In anticipating some responses to that post, I’d like to distill further what I intended to convey. From my exposure to database operations of enterprises large and small, the one issue that keeps haunting me is the database patching issue, about which I’ve posted in the past. Some enterprises do a good job of it, but they are the minority. In most cases, the patching issue seems so insurmountable that instead of doing at least selective patching, companies have a “deer in the headlights” reaction and choose stagnation.

This is asking for trouble. I’ve said it once and I’ll say it again – forget all the sophisticated zero-day hacks. Most database attackers will use the easy way in – a published exploit of a known vulnerability. You can’t protect yourself against everything, but you shouldn’t knowingly leave your DBMS wide open. Imagine that you read in the paper that burglars had a master key that can open all locks of a certain brand – wouldn’t you check to see if your door lock was of that make, and have it changed if it were?

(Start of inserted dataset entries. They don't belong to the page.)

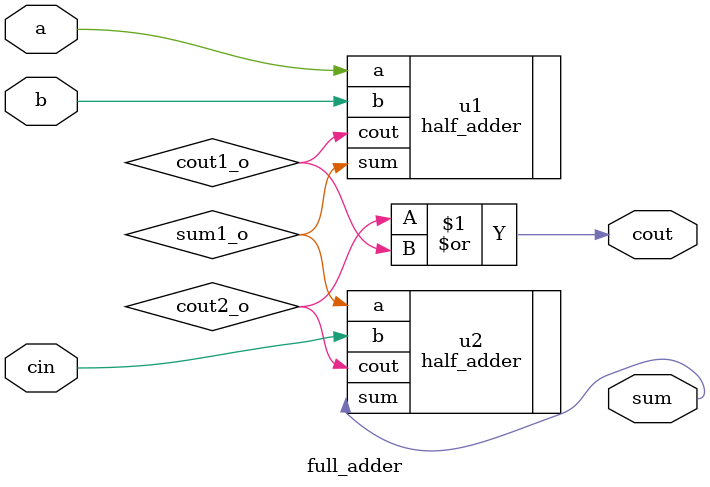
<source format=v>
`timescale 1ns / 1ps


module full_adder(
    input wire a, b, cin,
    output wire sum, cout
    );

wire cout1_o, cout2_o, sum1_o;
half_adder u1(.a(a), .b(b), .cout(cout1_o), .sum(sum1_o));
half_adder u2(.a(sum1_o), .b(cin), .cout(cout2_o), .sum(sum));
or u3 (cout, cout2_o, cout1_o);

endmodule

</source>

So this is why patching is important, but we know it’s also difficult, which is why I proposed this pragmatic approach. It basically says – minimize what you have to patch, prioritize what’s important to patch and the trade-offs with business interruption and cost, then patch according to your priorities. Go into this with your eyes wide open rather than just gambling on not being next… Doing something is better than doing nothing.

When it’s logistically difficult to patch regularly, or to gain an extra layer of security, virtual patching for databases provides a low-cost, low-overhead solution with minimal interruption to daily operations.